_Task objective_:
Which lines in the rows below contain the string "Reprise", matching case exactly? Identify each one and copy it in full.

## start Records supplied

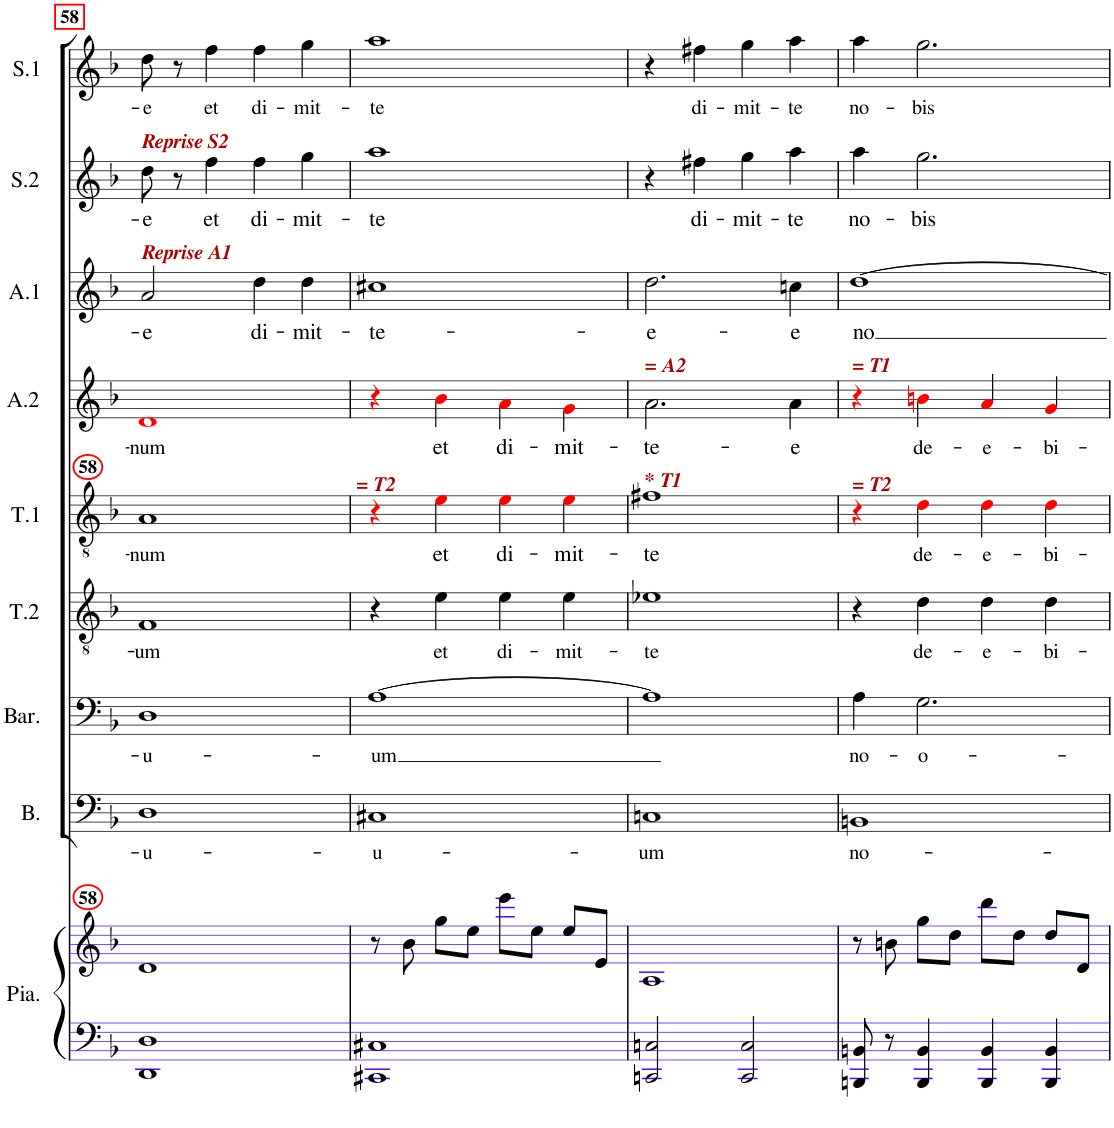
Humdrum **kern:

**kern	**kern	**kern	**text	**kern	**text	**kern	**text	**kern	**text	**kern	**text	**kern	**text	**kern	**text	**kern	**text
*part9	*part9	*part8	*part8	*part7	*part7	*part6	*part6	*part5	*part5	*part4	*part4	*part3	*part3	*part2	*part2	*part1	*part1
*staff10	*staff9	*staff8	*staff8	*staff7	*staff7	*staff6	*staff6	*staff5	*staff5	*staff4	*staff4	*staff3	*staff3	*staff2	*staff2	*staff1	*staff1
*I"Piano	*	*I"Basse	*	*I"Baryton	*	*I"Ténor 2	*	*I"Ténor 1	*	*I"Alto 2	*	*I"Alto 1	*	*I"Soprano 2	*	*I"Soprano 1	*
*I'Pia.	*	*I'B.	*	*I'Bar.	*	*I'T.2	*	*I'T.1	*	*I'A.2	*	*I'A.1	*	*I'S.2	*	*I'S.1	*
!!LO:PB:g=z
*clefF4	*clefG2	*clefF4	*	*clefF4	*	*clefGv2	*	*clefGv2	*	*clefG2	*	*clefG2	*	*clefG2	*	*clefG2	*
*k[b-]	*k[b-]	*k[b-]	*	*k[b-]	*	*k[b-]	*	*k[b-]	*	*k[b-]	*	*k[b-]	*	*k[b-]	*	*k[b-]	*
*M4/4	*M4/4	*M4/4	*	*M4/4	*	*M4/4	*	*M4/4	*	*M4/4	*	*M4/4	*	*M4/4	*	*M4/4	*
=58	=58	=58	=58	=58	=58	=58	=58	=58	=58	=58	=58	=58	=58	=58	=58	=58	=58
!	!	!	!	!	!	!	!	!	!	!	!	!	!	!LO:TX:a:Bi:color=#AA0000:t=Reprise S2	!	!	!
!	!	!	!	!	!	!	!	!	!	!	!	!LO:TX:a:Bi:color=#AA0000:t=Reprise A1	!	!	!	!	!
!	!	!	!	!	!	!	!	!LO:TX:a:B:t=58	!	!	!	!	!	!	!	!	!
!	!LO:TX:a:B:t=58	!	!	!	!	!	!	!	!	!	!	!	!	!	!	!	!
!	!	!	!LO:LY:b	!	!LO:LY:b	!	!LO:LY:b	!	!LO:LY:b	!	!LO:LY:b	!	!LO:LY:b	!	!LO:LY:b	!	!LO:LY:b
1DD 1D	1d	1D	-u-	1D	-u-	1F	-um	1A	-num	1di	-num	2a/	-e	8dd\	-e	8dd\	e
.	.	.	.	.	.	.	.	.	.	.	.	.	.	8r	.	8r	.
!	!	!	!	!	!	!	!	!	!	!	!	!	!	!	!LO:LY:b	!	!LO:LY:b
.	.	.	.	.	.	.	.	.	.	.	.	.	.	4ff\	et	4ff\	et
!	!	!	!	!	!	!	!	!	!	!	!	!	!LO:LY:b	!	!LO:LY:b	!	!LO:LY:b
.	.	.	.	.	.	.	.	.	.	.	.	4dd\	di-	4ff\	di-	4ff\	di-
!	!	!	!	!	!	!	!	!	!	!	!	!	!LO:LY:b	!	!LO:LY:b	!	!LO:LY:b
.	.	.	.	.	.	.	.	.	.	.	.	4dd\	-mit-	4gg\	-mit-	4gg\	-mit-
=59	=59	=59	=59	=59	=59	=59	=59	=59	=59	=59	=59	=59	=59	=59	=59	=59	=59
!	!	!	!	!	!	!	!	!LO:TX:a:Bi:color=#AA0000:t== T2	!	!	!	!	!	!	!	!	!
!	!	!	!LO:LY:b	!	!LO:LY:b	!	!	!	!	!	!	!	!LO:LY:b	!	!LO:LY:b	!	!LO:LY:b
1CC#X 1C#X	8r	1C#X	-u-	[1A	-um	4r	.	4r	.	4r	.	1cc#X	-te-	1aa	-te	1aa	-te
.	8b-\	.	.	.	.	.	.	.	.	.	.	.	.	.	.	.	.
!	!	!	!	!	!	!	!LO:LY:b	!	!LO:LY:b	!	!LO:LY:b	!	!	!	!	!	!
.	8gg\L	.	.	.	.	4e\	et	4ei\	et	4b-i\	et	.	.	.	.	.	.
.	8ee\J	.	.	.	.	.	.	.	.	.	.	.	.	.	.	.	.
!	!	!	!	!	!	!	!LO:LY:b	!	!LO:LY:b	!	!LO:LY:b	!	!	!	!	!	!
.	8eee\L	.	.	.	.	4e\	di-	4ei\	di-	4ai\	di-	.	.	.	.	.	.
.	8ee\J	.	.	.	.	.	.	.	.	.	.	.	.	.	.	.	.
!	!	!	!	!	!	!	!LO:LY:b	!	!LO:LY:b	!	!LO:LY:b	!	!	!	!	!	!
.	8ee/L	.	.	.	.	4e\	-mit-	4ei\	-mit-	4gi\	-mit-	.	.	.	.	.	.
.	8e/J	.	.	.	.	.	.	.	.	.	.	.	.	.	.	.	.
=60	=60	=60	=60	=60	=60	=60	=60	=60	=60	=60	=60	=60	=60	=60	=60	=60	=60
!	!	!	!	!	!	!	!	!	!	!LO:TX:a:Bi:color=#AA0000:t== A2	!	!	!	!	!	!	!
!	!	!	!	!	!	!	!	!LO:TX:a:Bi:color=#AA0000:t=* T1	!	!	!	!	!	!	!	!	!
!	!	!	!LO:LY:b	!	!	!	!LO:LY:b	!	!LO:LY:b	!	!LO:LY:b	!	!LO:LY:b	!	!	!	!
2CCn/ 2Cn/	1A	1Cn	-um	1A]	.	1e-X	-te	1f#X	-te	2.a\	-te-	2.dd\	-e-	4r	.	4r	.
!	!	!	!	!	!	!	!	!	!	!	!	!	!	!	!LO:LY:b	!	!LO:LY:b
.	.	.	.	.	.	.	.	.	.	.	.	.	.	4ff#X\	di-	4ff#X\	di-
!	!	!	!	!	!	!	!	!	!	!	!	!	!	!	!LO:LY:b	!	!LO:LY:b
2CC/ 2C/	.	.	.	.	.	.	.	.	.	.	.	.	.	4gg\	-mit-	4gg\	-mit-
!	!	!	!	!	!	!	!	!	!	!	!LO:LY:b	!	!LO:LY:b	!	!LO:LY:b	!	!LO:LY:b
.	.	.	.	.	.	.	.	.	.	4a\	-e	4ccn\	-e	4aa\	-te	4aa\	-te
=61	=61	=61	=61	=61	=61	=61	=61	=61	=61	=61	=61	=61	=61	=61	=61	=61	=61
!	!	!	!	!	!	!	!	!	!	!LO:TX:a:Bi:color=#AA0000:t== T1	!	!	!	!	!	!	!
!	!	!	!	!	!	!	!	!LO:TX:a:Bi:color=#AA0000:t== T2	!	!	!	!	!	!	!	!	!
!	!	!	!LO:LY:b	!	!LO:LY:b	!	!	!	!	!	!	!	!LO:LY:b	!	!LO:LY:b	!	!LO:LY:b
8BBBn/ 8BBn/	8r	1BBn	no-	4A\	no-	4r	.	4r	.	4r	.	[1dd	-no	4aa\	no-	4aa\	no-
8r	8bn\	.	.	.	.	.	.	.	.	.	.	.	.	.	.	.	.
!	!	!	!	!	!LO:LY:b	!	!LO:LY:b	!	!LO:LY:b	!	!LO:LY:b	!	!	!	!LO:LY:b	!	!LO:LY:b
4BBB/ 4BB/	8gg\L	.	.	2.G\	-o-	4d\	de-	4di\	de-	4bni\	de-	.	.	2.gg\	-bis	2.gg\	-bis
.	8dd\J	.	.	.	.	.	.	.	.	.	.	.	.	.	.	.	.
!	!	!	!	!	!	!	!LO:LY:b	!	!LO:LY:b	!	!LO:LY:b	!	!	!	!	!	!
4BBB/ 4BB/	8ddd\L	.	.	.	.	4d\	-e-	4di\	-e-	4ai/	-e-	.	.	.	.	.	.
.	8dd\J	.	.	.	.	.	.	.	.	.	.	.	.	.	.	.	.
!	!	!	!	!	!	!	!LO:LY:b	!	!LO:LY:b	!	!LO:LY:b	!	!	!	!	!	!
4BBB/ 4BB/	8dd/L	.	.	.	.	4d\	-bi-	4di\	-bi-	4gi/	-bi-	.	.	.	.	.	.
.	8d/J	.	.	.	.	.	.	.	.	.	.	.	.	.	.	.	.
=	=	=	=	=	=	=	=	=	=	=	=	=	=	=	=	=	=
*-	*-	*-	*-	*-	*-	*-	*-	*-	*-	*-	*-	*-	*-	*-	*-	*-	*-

## end Records supplied

_Answer below_:
!	!	!	!	!	!	!	!	!	!	!	!	!	!	!LO:TX:a:Bi:color=#AA0000:t=Reprise S2	!	!	!
!	!	!	!	!	!	!	!	!	!	!	!	!LO:TX:a:Bi:color=#AA0000:t=Reprise A1	!	!	!	!	!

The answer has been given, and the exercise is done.